# Porn



## Distant Horizons (Jun 4, 2012)

Can porn cause DP? I've been using it ever since I started "Pleasuring myself" all those years ago and still continue to do it. Had my first girlfriend last year and couldn't get it up. She broke up with me and I still remain sexless. Is this a possibility? Been trying hard as hell to stop doing it.


----------



## Guest (Aug 21, 2012)

IDK about it causing or exacerbating DP/DR. But I can speak from experience that it is definitely harder to quit Porn than it is to quit Crack/Cocaine. Though I do share the symptom of significantly lowered Libido due to DP/DR and medications.


----------



## SSJ3Lotokun (Nov 21, 2011)

I don't believe there is any documented correlation between porn use and depersonalization. I wonder sometimes if some of the performers may be dealing with those issues, but that's a whole different thing.

Excessive porn use can cause erectile issues during intimacy, but that's more of a psychological barrier, and could be connected to other personal issues you have with yourself or with the other person. AS others have said it's for the most part it's a healthy way to alleviate stress and boredom.


----------



## Victor Ouriques (Jul 15, 2011)

If DP/DR is low dopamine level porn can help during a time,but can make it worse after,because u waste the the minor dopamine you have in orgasm.

If DP/DR is high dopamine level,you'll find pleasure when you fap,then it will fuck you up after the porn,because of the huge level of dopamine that orgasm throws in your brain,after a while it shall be fine.
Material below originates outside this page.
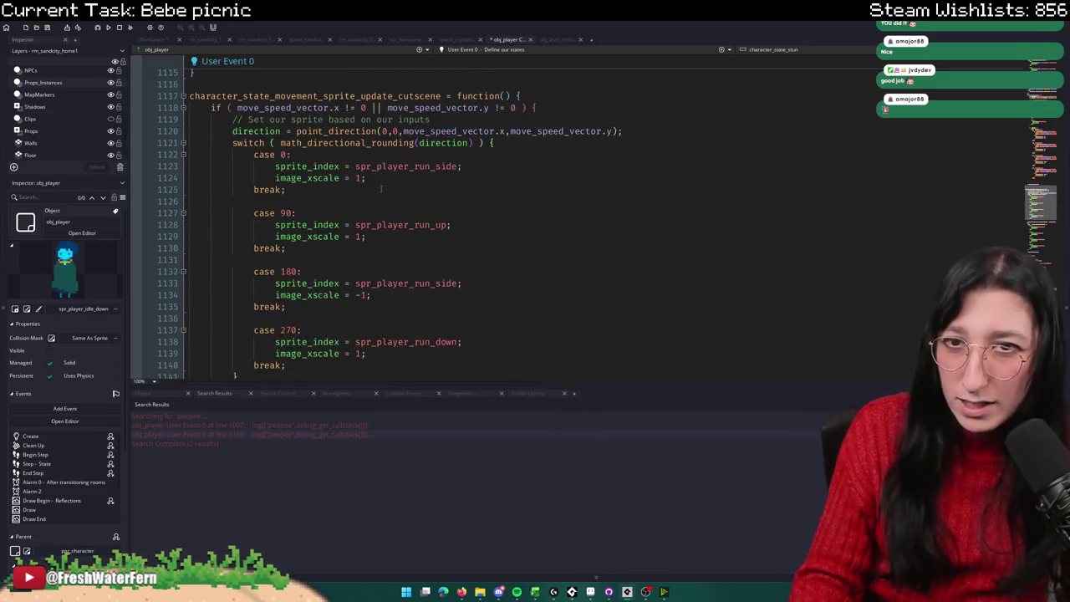
{"action": "scroll", "coordinate": [380, 189], "scroll_direction": "up", "scroll_amount": 2}
{"action": "double_click", "coordinate": [298, 166]}
{"action": "key", "text": "ctrl+shift+f"}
I don't know which is correct.

But I'm sure it's one of the both.

And yep,I'm porn addict.


----------



## shattered memories (Jul 19, 2012)

Distant Horizons said:


> Can porn cause DP? I've been using it ever since I started "Pleasuring myself" all those years ago and still continue to do it. Had my first girlfriend last year and couldn't get it up. She broke up with me and I still remain sexless. Is this a possibility? Been trying hard as hell to stop doing it.


I dont think porn can cause DP but it can definitely cause ED. It's called Porn-Induced ED....and it fucking sucks. I had to abstain for like a month before I could function normally again.


----------



## Distant Horizons (Jun 4, 2012)

I think in my case, I suffered impotency because of porn. And as a result from this, I have suffered Depersonalization, thinking that I could never get it up for a woman. I'm pretty sure, as porn addicts & depersonalized individuals, we'd have low dopamine levels, so masturbating in theory is good for us, it makes me feel better and more alive, but it's the aftermath of this brief "Dopamine Spark" that makes it horrible. I think it just re-enforces the idea of loneliness and makes us anti-social.


----------



## TheStarter (Oct 19, 2010)

Give us some details, numbers and more facts.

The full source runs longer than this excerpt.